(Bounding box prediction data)
=== Section Start ===

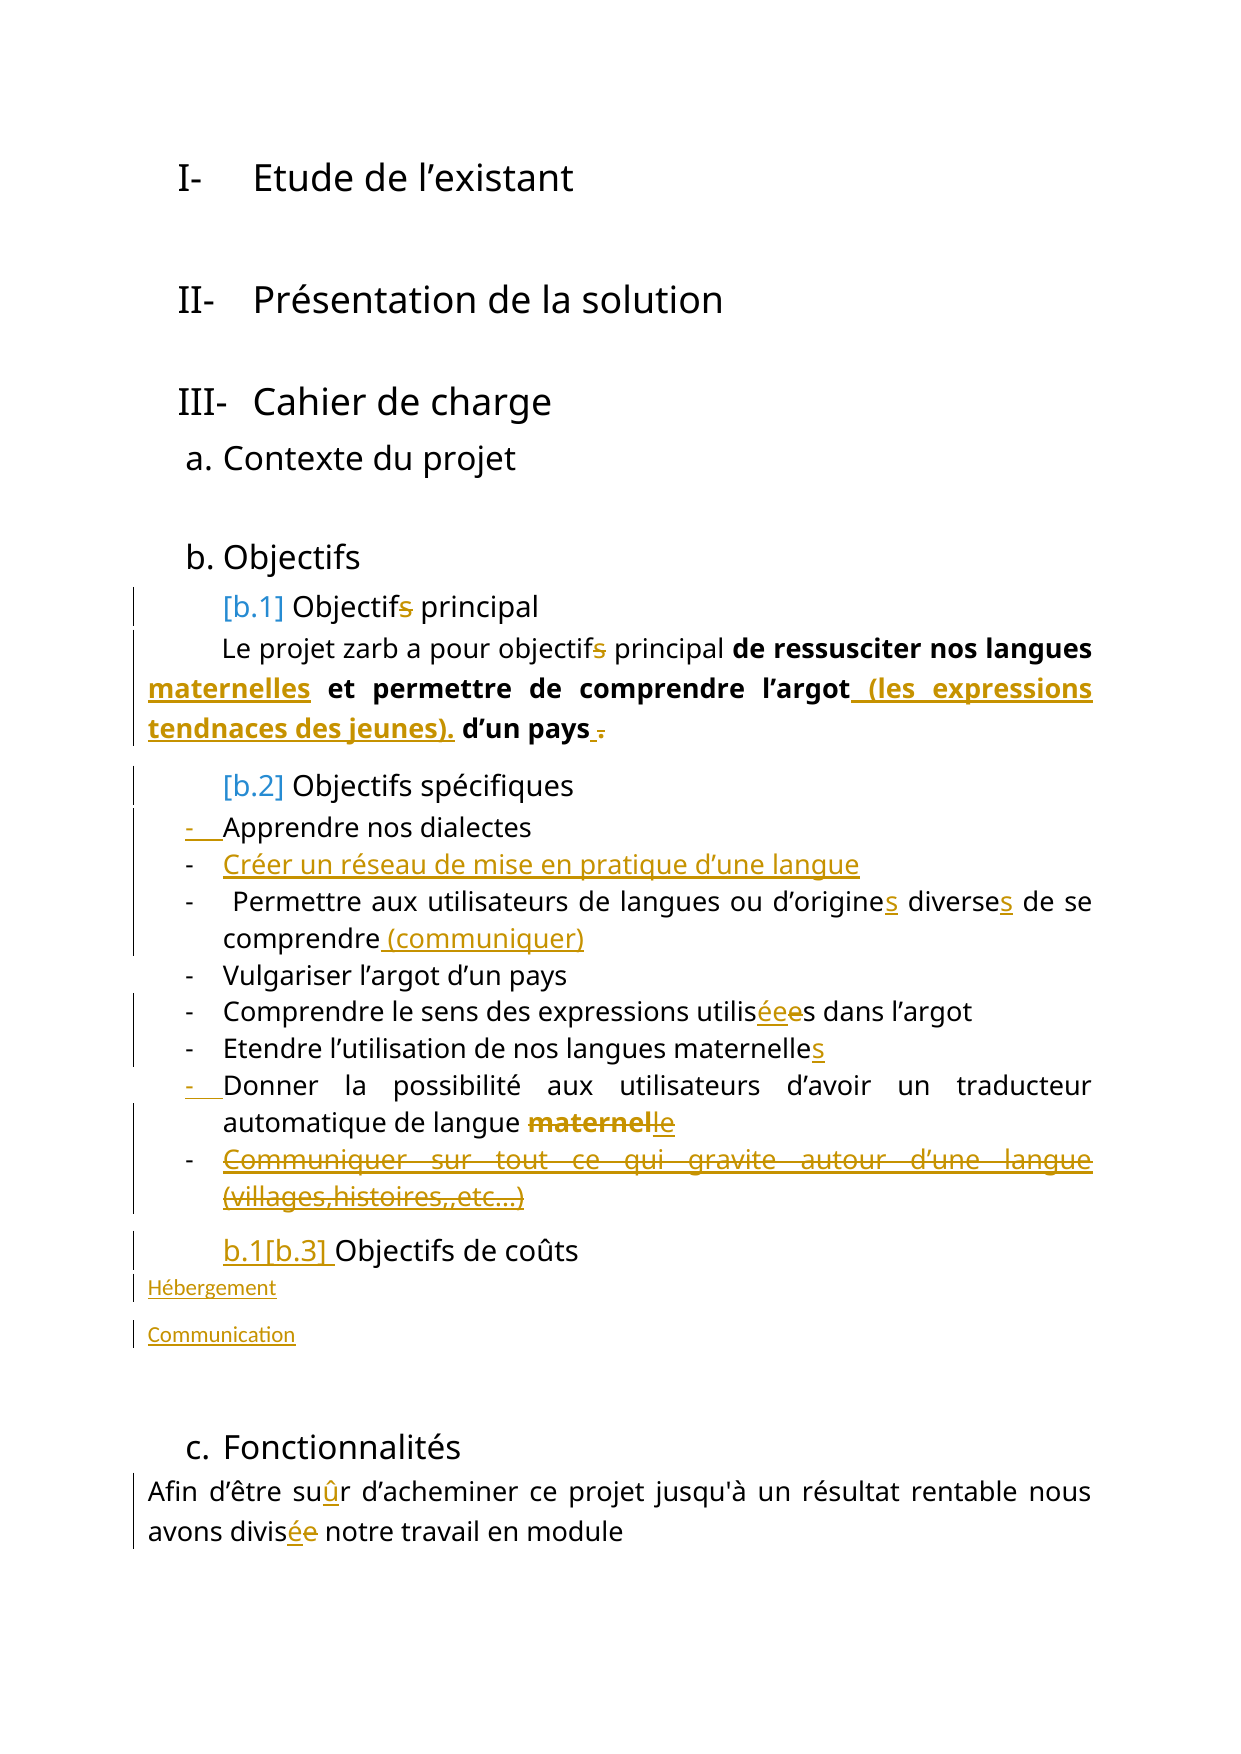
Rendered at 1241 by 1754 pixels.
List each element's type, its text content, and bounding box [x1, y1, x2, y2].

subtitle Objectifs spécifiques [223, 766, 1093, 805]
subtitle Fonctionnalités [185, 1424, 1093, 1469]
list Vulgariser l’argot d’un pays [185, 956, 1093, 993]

=== Section End ===

→ **PROBLEM DETAILS**
If an entry contains an image, print the rest of that entry exactly and leave the image out.

→ **EXERCISE RESULT**
Rendered at 1241 by 1754 pixels.
List each element's type, its text content, and bounding box [x1, y1, x2, y2].

subtitle Objectifs spécifiques [223, 766, 1093, 805]
subtitle Fonctionnalités [185, 1424, 1093, 1469]
list Vulgariser l’argot d’un pays [185, 956, 1093, 993]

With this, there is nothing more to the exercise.